Menos de 48 horas antes do ataque EUA-Israel ao Irã, o Primeiro-Ministro Benjamin Netanyahu conversou com o presidente Donald Trump sobre os motivos para lançar uma guerra complexa. Ambos tinham informações de inteligência que indicavam que o Líder Supremo do Irã, aiatolá Ali Khamenei, e seus assessores se reuniriam em breve, tornando-os vulneráveis a um "ataque de decapitação".
Novas informações sugeriam que a reunião de Khamenei seria antecipada para a manhã de sábado. Netanyahu, buscando avançar com uma operação defendida há décadas, argumentou que poderia ser a melhor oportunidade para eliminar Khamenei e vingar tentativas anteriores do Irã de assassinar Trump, incluindo um suposto plano orquestrado em 2024.

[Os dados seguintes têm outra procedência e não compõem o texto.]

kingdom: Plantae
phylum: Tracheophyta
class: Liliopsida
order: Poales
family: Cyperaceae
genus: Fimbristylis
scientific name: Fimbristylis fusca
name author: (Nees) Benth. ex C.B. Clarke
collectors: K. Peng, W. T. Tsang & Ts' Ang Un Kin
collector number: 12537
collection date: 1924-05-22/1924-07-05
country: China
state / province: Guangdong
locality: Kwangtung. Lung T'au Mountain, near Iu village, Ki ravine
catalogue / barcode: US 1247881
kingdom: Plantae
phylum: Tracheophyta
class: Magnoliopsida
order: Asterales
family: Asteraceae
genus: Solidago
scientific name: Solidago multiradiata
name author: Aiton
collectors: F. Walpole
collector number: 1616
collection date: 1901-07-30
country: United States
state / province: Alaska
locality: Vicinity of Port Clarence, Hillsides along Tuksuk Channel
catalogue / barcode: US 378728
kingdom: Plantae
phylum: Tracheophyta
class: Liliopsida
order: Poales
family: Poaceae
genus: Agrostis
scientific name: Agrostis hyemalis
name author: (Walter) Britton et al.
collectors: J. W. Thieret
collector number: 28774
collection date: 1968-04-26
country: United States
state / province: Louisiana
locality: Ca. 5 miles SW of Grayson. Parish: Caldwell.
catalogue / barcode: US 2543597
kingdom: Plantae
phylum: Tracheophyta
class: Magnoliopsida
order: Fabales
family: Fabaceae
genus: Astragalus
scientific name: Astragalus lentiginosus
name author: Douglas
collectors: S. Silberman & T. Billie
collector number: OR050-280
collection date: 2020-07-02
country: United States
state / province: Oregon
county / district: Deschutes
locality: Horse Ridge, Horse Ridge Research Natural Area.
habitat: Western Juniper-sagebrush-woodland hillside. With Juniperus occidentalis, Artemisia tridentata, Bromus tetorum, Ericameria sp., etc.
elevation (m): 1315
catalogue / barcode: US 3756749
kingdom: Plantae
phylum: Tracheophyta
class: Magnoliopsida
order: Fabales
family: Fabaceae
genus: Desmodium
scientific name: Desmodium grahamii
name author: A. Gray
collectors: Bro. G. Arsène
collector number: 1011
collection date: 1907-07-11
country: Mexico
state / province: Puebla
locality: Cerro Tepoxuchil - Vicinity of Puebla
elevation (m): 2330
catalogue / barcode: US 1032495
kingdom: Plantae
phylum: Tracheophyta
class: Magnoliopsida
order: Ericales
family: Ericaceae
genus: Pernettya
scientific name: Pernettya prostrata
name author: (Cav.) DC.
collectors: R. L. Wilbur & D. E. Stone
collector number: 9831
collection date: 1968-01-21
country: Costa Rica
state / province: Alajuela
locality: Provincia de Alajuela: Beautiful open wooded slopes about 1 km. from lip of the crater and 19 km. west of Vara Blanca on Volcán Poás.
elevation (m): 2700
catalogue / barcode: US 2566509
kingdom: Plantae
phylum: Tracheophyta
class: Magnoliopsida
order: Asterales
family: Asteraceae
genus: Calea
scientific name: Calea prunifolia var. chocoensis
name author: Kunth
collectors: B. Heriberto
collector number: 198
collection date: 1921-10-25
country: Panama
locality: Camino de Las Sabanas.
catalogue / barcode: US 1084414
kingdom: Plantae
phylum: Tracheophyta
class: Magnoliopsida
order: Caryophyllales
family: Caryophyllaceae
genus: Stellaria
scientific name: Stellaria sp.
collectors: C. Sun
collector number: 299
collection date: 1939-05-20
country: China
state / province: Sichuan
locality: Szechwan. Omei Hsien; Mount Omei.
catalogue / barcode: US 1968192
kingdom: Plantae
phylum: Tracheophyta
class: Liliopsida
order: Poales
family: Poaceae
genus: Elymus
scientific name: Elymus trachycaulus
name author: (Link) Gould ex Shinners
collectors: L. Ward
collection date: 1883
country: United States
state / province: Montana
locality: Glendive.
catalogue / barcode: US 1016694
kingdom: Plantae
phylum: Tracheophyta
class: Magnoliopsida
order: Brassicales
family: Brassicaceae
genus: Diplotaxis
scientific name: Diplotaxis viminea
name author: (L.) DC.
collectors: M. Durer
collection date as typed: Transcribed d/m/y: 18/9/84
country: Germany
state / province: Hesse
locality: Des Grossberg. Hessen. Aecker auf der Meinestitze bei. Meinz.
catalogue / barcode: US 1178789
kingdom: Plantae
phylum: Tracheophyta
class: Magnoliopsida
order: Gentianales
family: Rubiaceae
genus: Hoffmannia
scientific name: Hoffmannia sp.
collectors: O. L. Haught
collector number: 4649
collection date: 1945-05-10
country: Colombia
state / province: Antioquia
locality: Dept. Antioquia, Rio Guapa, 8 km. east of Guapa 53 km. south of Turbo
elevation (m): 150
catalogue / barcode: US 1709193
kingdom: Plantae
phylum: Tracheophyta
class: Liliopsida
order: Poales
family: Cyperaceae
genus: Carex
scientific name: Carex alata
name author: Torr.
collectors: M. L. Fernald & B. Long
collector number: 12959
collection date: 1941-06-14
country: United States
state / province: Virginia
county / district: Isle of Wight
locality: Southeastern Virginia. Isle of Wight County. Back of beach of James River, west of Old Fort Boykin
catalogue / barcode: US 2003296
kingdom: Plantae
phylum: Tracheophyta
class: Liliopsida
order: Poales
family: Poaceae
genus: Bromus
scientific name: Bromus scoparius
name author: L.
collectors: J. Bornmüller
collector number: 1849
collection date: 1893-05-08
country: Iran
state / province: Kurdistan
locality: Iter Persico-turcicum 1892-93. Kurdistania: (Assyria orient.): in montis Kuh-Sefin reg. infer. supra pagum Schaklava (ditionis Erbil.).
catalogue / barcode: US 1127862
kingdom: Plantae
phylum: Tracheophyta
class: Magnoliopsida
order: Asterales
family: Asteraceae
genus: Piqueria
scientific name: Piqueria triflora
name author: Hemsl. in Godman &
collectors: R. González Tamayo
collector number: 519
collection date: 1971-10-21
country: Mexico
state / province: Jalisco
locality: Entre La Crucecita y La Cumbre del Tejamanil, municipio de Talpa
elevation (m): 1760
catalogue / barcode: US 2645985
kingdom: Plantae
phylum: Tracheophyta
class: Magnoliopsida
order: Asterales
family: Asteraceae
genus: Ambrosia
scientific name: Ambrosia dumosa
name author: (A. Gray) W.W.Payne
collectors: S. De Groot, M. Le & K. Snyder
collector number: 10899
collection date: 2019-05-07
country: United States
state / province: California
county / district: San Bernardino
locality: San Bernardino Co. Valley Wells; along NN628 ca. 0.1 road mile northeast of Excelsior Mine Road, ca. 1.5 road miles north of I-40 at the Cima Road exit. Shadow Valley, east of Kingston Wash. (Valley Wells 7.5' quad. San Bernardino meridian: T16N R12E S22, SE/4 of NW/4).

Durante a ligação, Trump já havia aprovado a ideia de uma operação militar contra o Irã, mas ainda não tinha decidido quando ou como os EUA se envolveriam. As forças militares americanas estavam aumentando sua presença na região, levando muitos a concluir que a decisão de Trump estava próxima.
A ligação entre os líderes foi considerada um argumento final de Netanyahu a Trump. Acredita-se que a conversa, junto com a inteligência sobre a janela limitada para eliminar Khamenei, foi um fator decisivo para Trump ordenar às forças militares a Operação Fúria Épica em 27 de fevereiro.